[PROBLEM REQUIREMENTS]: When you retype the records that follow, keep each word as it is and drop any pictures.

[INPUT DATA]:
--- START ---

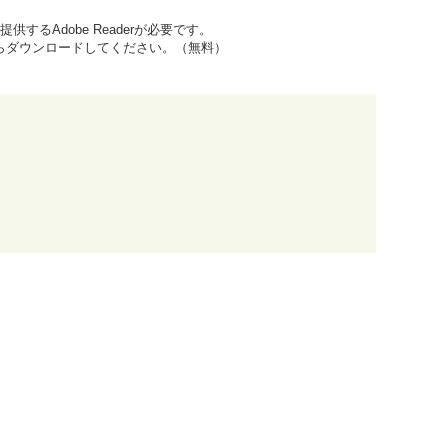
するAdobe Readerが必要です。
先からダウンロードしてください。（無料）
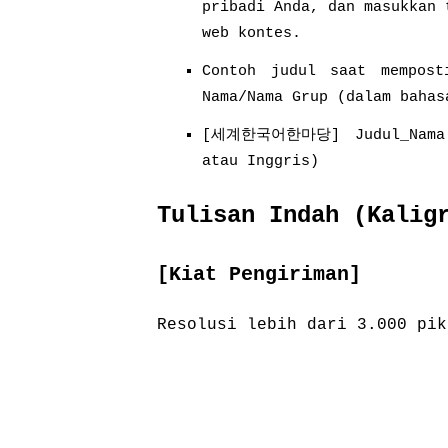
pribadi Anda, dan masukkan 
web kontes.
Contoh judul saat mempost
Nama/Nama Grup (dalam bahas
[세계한국어한마당] Judul_Nama P
atau Inggris)
Tulisan Indah (Kalig
[Kiat Pengiriman]
Resolusi lebih dari 3.000 pik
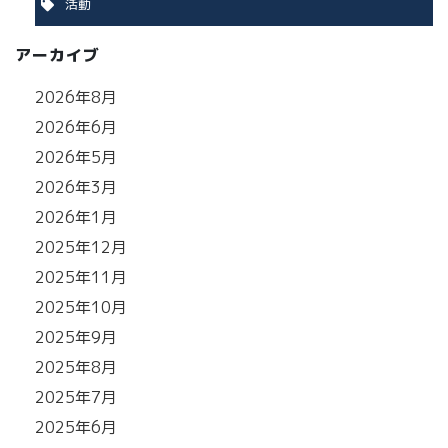
活動
アーカイブ
2026年8月
2026年6月
2026年5月
2026年3月
2026年1月
2025年12月
2025年11月
2025年10月
2025年9月
2025年8月
2025年7月
2025年6月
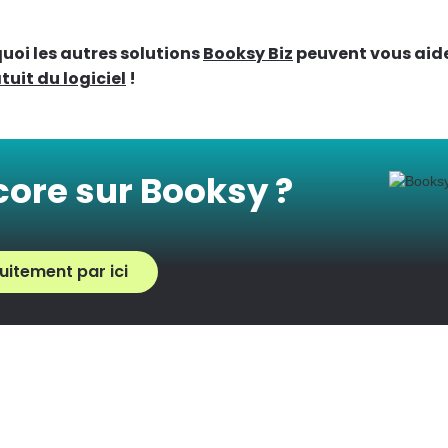
uoi les autres solutions
Booksy Biz
peuvent vous aide
tuit du logiciel
!
core sur Booksy ?
uitement par ici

--- END ---

[TASK RESULT]:
するAdobe Readerが必要です。
先からダウンロードしてください。（無料）
pribadi Anda, dan masukkan 
web kontes.
Contoh judul saat mempost
Nama/Nama Grup (dalam bahas
[세계한국어한마당] Judul_Nama P
atau Inggris)
Tulisan Indah (Kalig
[Kiat Pengiriman]
Resolusi lebih dari 3.000 pik
活動
アーカイブ
2026年8月
2026年6月
2026年5月
2026年3月
2026年1月
2025年12月
2025年11月
2025年10月
2025年9月
2025年8月
2025年7月
2025年6月
uoi les autres solutions
Booksy Biz
peuvent vous aide
tuit du logiciel
!
core sur Booksy ?
uitement par ici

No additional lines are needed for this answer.